2.4 Google Login Callback

  • Endpoint: GET /google/callback
  • Description: Callback URL invoked after successful Google authentication. Redirects to the frontend after login processing.
  • Successful Response (302 Found): Redirects to frontend page.

2.5 Reissue Access Token

  • Endpoint: POST /refresh
  • Description: Reissues an expired Access Token using a valid Refresh Token.
  • Authentication: Refresh Token required
  • Successful Response (200 OK): { "message": "Tokens refreshed successfully" }

2.6 View My Profile

  • Endpoint: GET /profile
  • Description: Views detailed profile information of the currently logged-in user.
  • Authentication: Access Token required
  • Successful Response (200 OK): UserResponseDTO

2.7 Logout

  • Endpoint: POST /logout
  • Description: Invalidates the user's Refresh Token and deletes cookies.
  • Authentication: Access Token required
  • Successful Response (204 No Content): No response body.

3. Generated Output (History) API

Controller: GeneratedOutputController Base Path: /my-outputs Authentication: All APIs require an Access Token.

3.1 Retrieve List of My Generation Records

  • Endpoint: GET /
  • Query Parameters: page: number, limit: number
  • Successful Response (200 OK): PaginatedHistoryResponse

3.2 Request URL for Display

  • Endpoint: GET /:id/view-url
  • Description: Requests a short-term valid URL to display a specific generated output.
  • Successful Response (200 OK): { "viewUrl": "https://..." }

3.3 Request URL for Download

  • Endpoint: GET /:id/download-url
  • Description: Requests a short-term valid URL to download a specific generated output.
  • Successful Response (200 OK): { "downloadUrl": "https://..." }

3.4 Delete Generation Record

  • Endpoint: DELETE /:id
  • Description: Deletes a specific generation record and its associated files.
  • Successful Response (204 No Content): No response body.

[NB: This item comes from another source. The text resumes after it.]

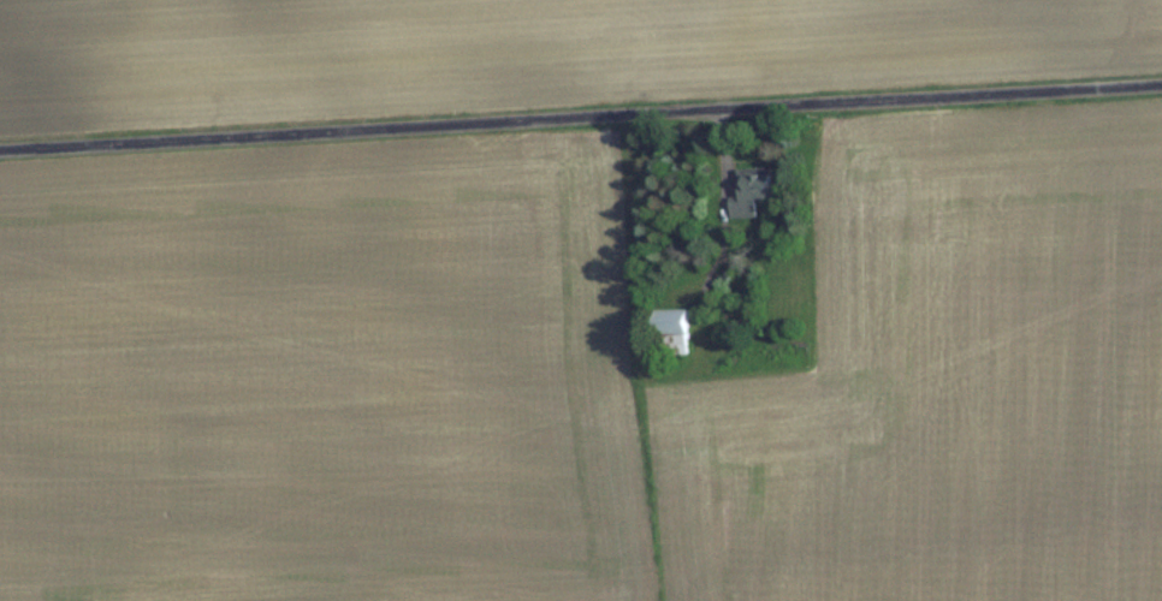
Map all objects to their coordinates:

4. Admin - Workflow Template API

Controller: AdminWorkflowController Base Path: /workflow-templates Authentication: All APIs require an Access Token and Admin role.

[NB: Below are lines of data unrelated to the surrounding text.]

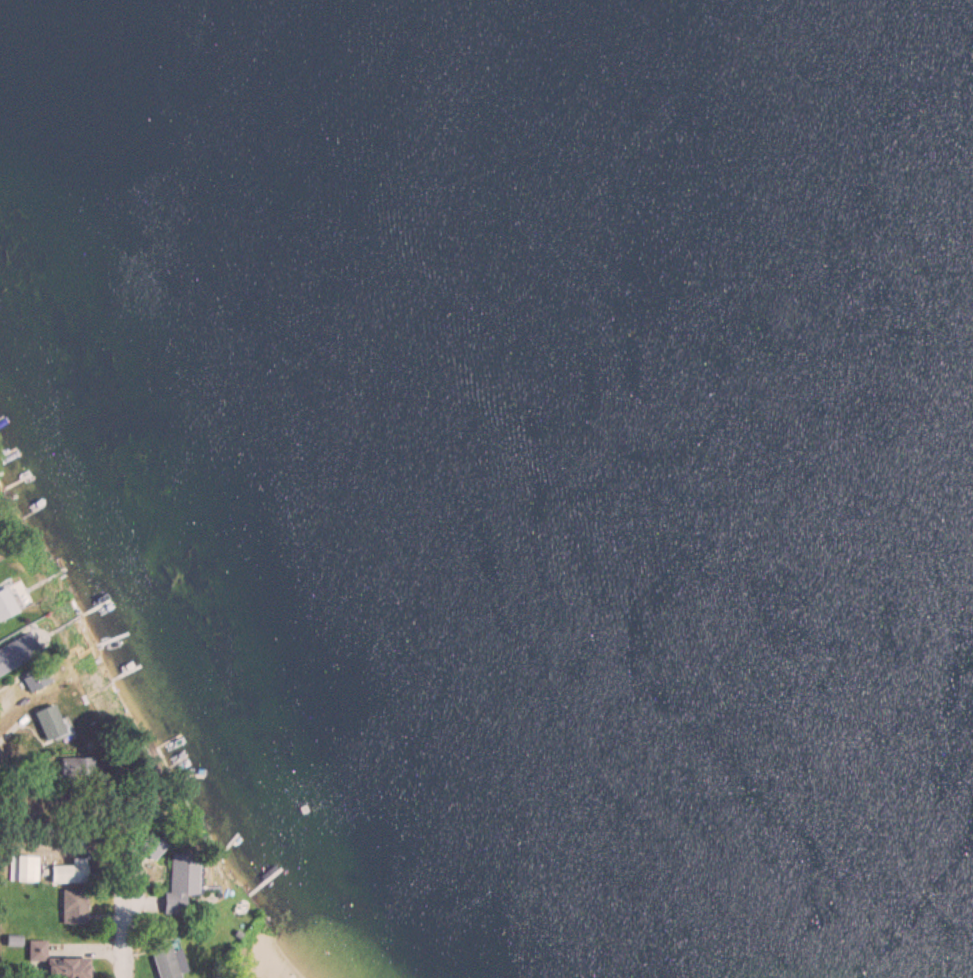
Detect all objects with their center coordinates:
building: (5, 604)
building: (13, 655)
building: (33, 679)
building: (47, 722)
building: (69, 769)
building: (177, 880)
building: (73, 906)
road: (121, 930)
park: (278, 952)
building: (163, 962)
building: (66, 968)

4.1 Retrieve Workflow Category List

  • Endpoint: GET /categories
  • Description: Retrieves a list of all workflow categories available for template creation.
  • Successful Response (200 OK): string[]

4.2 Retrieve Parameter Preset List

  • Endpoint: GET /parameter-presets
  • Query Parameters: category: string (optional)
  • Successful Response (200 OK): ParameterPreset[]

4.3 [Step 1] Create New Workflow Template (Skeleton)

  • Endpoint: POST /
  • Description: Saves basic template information excluding parameter_map to create a skeleton.
  • Request Body: CreateWorkflowTemplateDTO
  • Successful Response (201 Created): WorkflowTemplateResponseDTO

4.4 [Step 2] Set Parameter Map

  • Endpoint: PUT /:id/parameter-map
  • Description: Sets (replaces entirely) the parameter map information for the created template.
  • Request Body: Record<string, WorkflowParameterMappingItemDTO>
  • Successful Response (200 OK): WorkflowTemplateResponseDTO

4.5 Modify Full Workflow Template Information

  • Endpoint: PATCH /:id
  • Description: Modifies all information of a specific template at once.
  • Request Body: Partial<CreateWorkflowTemplateDTO & { parameter_map: ... }>
  • Successful Response (200 OK): WorkflowTemplateResponseDTO

4.6 Retrieve Workflow Template List

  • Endpoint: GET /
  • Successful Response (200 OK): WorkflowTemplateResponseDTO[]

4.7 Retrieve Specific Workflow Template Details

  • Endpoint: GET /:id
  • Successful Response (200 OK): WorkflowTemplateResponseDTO

4.8 Delete Workflow Template

  • Endpoint: DELETE /:id
  • Successful Response (204 No Content): No response body.